Conforme o presidente da Comissão de Seguridade Social e Saúde da Assembleia Legislativa do Ceará, deputado Antônio Granja, a saúde pública carece de muito mais atenção e investimentos. “Falta atenção no atendimento primário, o que acaba refletindo nas estruturas secundária e terciária. A rigor, temos boas unidades hospitalares em Fortaleza, mas elas são obrigadas a prestar atendimento a casos fora do perfil delas”.

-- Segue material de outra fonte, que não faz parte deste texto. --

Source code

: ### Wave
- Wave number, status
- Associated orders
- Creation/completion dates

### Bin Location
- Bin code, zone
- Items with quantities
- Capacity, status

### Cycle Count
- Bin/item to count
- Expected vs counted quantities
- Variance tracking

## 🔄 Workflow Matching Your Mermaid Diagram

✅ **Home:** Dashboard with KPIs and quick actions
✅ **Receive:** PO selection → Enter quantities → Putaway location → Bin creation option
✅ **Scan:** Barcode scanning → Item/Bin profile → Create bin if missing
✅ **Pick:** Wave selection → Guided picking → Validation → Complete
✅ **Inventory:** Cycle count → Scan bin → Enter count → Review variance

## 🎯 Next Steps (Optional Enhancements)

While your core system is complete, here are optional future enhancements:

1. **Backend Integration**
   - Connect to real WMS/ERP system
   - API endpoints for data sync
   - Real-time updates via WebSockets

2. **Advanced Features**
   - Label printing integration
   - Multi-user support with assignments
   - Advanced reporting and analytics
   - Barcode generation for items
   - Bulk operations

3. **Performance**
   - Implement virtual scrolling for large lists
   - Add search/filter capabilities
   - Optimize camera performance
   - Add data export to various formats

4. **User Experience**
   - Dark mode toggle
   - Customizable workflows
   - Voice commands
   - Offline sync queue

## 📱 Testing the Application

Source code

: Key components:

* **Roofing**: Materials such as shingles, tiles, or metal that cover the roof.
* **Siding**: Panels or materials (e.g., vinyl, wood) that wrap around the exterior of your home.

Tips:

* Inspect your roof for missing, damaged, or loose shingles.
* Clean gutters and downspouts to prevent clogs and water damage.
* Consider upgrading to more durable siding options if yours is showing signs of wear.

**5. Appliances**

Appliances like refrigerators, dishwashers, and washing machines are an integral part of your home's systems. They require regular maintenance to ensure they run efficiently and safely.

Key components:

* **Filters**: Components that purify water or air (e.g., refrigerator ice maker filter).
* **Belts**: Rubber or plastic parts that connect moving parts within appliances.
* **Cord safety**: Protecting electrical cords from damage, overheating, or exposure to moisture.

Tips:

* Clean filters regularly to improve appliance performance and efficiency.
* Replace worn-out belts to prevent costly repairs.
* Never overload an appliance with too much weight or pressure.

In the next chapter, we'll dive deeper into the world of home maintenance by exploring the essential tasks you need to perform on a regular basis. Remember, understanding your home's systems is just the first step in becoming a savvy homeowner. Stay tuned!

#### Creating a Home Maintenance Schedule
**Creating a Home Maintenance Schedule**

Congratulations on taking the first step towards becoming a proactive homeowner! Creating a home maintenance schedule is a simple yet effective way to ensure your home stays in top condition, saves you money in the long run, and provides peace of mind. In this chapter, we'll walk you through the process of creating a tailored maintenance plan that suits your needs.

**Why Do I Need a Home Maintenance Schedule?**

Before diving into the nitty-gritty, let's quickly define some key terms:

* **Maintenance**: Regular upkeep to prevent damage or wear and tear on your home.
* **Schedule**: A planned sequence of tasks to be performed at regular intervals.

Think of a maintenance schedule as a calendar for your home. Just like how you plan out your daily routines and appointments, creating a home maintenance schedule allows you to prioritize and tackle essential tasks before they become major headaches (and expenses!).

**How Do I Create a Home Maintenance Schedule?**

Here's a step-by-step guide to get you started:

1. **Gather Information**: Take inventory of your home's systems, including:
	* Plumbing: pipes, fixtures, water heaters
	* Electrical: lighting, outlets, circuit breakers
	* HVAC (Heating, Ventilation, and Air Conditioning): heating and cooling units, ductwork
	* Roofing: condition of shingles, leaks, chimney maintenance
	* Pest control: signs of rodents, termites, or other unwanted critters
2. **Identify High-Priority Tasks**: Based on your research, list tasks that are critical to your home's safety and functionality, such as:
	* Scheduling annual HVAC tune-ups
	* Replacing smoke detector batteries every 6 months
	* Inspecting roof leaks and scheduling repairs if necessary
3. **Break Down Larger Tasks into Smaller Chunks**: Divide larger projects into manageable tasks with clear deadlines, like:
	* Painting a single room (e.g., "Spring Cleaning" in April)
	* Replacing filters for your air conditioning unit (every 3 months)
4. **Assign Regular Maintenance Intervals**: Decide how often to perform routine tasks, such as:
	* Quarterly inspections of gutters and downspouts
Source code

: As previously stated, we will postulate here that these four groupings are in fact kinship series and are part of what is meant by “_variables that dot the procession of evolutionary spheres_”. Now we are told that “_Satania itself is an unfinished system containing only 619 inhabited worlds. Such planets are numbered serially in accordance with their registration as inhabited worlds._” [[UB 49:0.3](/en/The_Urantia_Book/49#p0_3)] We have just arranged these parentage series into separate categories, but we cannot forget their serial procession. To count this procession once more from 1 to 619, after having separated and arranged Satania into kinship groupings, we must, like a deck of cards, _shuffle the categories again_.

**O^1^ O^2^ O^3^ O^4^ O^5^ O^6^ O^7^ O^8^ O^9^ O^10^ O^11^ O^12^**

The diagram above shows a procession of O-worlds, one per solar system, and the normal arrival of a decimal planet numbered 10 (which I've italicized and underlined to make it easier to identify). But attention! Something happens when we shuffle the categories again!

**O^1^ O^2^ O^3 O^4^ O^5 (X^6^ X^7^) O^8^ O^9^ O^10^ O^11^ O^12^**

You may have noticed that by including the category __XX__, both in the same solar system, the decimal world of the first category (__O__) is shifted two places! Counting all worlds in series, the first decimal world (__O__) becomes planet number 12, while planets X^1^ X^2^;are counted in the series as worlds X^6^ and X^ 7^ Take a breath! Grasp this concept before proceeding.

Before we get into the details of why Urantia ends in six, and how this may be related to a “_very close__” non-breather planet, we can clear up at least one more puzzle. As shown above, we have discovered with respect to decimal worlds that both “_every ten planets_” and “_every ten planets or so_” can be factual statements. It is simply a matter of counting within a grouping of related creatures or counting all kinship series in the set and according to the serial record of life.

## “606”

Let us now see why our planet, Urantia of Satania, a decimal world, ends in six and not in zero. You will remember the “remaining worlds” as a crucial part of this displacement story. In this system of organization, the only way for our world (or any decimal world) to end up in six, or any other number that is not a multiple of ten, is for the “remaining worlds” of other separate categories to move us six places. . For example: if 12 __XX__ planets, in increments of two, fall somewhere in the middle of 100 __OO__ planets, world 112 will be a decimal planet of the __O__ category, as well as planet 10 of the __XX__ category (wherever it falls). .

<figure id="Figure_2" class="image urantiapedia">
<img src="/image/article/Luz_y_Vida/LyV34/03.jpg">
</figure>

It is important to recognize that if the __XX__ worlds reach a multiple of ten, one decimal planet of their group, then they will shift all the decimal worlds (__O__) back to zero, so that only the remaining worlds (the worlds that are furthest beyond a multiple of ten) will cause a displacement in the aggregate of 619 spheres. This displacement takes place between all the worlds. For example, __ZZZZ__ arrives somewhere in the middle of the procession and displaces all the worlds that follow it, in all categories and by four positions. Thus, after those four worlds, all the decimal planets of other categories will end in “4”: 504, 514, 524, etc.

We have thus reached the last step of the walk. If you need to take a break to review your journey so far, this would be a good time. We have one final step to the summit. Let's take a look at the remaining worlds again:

O deputado acredita que o Município de Fortaleza não possa ser culpado, nesse caso, pela condição precária da atenção primária porque dispõe de poucos recursos. Antônio Granja sugere que haja uma maior pressão da bancada federal do Ceará na Câmara a fim de enviar mais recursos para serem investidos em saúde pública aqui.

ATENDIMENTO
Para Cremec, médicos não podem ser julgados

O Conselho Regional de Medicina do Estado do Ceará (Cremec) não foi informado do fato. Porém, o vice-presidente do Cremec, Lúcio Flávio Gonzaga, acredita que como se trata de um posto de saúde, cuja especialidade é a atenção primária, não havia como realizar um atendimento de emergência.

“A senhora que morreu poderia ter passado mal em qualquer outro lugar, na rua, em sua própria casa e, nessas condições, assim com aconteceu na unidade de saúde, o atendimento de emergência demoraria de qualquer jeito. Ela teria de ser levada para um hospital.

Segundo ele, procedimento correto era a transferência da paciente para um hospital de emergência. Além disso, de acordo

com o vice-presidente do Cremec, os médicos não estavam dentro do expediente de trabalho, que só começava às 8 horas. “Eles não podem ser culpados pela falta de atendimento”, colocou o vice-presidente.

Lúcio Flávio Gonzaga disse que o procedimento previsto pelo Conselho Regional de Medicina, caso tenha havido omissão de socorro por um médico, é abrir sindicância para apurar os fatos, ouvir as partes envolvidas e tomar as providências cabíveis. No entanto, qualquer tipo de medida só será tomada quando o órgão for comunicado.